Cassandra and I sat up and reached for our hearts. Cars were upside down, billowing smoke. The buildings had giant shark bites out of their sides. And the fountain, where Cassandra, Mamá, and I had so often thrown pesos and made wishes, was now leveled to rubble and the water and a thousand people’s wishes drained on the street. The reporter entered the scene, leading with the black foam top of his microphone. “This is the site of our latest tragedy. A car bomb exploded in Bogotá just two hours ago, leaving seven dead and thirty injured. Among the dead is a seven-year-old girl who was waiting in the car next to what officers believe to have been the car carrying the bomb. She is survived by her father, who went into this building,” the reporter said, pointing behind him at a blackened structure missing its front walls. “He was buying tickets for the circus. And here,” he pointed among the rubble on the ground, “is the young girl’s leg.” The camera zoomed its shaky lens at a heap of burnt car parts and then a blackened red shoe and a smoky white sock filled with leg came into focus.
“This night the murmur of people praying with the girl’s father is a constant as officials try to discover who was behind the attack. The father was the last to see her alive. Officials struggle to unearth the rest of her remains, but this,” the reporter said, lifting his hand holding something small and golden between his fingers, “is the girl’s ring.” The camera zoomed steady like a tunnel to the gold ring. It glimmered in the reporter’s fingertips. Then the camera zoomed out and the reporter put the ring into his breast pocket. “Officials believe the guerrillas are responsible for the car bomb, as the target appears to have been a bank.”
Cassandra and I turned away from the television and crawled to Mamá. I couldn’t believe we had just seen a recently dead girl’s ring. Mamá was calm and she received us in her arms. I said, “Mamá.” Cassandra said, “They killed a little girl.” “There’s no helping what happened,” Mamá said. “When it’s time, it’s time. There’s no escaping death.” Mamá combed our hair with her fingers. They vanished within our hair. I looked up at Mamá’s nose, the eyebrows curving up and sweeping down.
Pet
rona spoke from her corner: “The girls are frightened, Señora?” It was more a statement than a question. I counted, automatically, the syllables of her sentence, pressing the tips of my fingers against my thumb. Eight. I stared at Petrona in the corner, her legs tucked under to a side, her black short hair, her skinny arms supporting her weight, her body leaning forward. “Things like that scare my little sister too,” she said. Ten. I tried to catch Cassandra’s eye but she was lost in thought.

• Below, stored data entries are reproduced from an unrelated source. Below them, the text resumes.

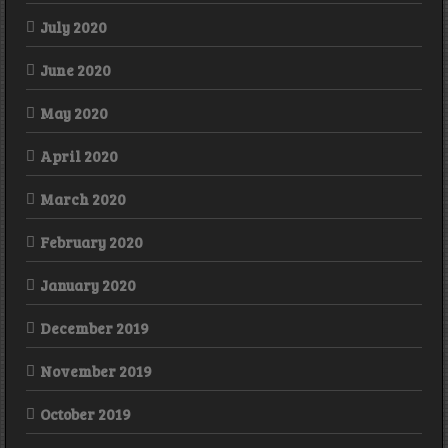
July 2020
June 2020
May 2020
April 2020
March 2020
February 2020
January 2020
December 2019
November 2019
October 2019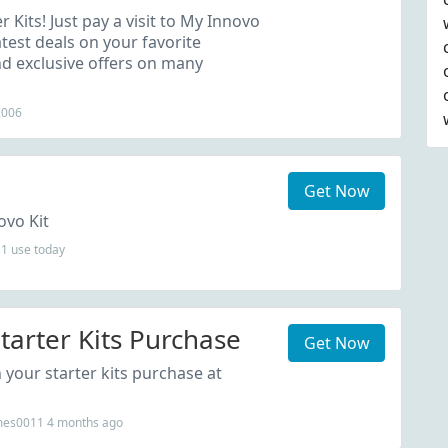
s Order
r Kits! Just pay a visit to My Innovo
test deals on your favorite
nd exclusive offers on many
2006
Get Now
ovo Kit
1 use today
tarter Kits Purchase
Get Now
your starter kits purchase at
mes0011 4 months ago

Mamá snaked her arms to the back of our necks. Mamá always said—the life she knew was a last-minute tsunami that could sweep away fathers, money, food, and children. You were never in control, so it was better to let things run their course. Petrona came and knelt near us by the side of the bed.
“Niñas.” She reached and rubbed Cassandra’s back. “Don’t worry. That little girl probably didn’t even know she was dying.”
I tried to count but lost it, then Cassandra rose up on one elbow. “Wasn’t their target a bank? Why kill a little girl? She was little, like she was Chula’s age, Mamá.”
Mamá put her hand over my ear. “When it’s time, it’s time. There’s no escaping death,” and then she repeated the first thing. She repeated the two things like a poem. Petrona twirled the lace of the bedsheets in her fingers. Then she gripped the sheet in a fist.
“But did you see,” I said, “her leg wasn’t with the rest of her.”
“She didn’t feel a thing,” Mamá said, and said again the thing about never escaping death.
I rested my head on Mamá’s chest and stared at the white comforter. I followed its cloudy seams down to the end of the bed, to the television, snug in its cream armoire between Papá’s and Mamá’s separate closets. It blared colorful commercials: lime green, purple, and red.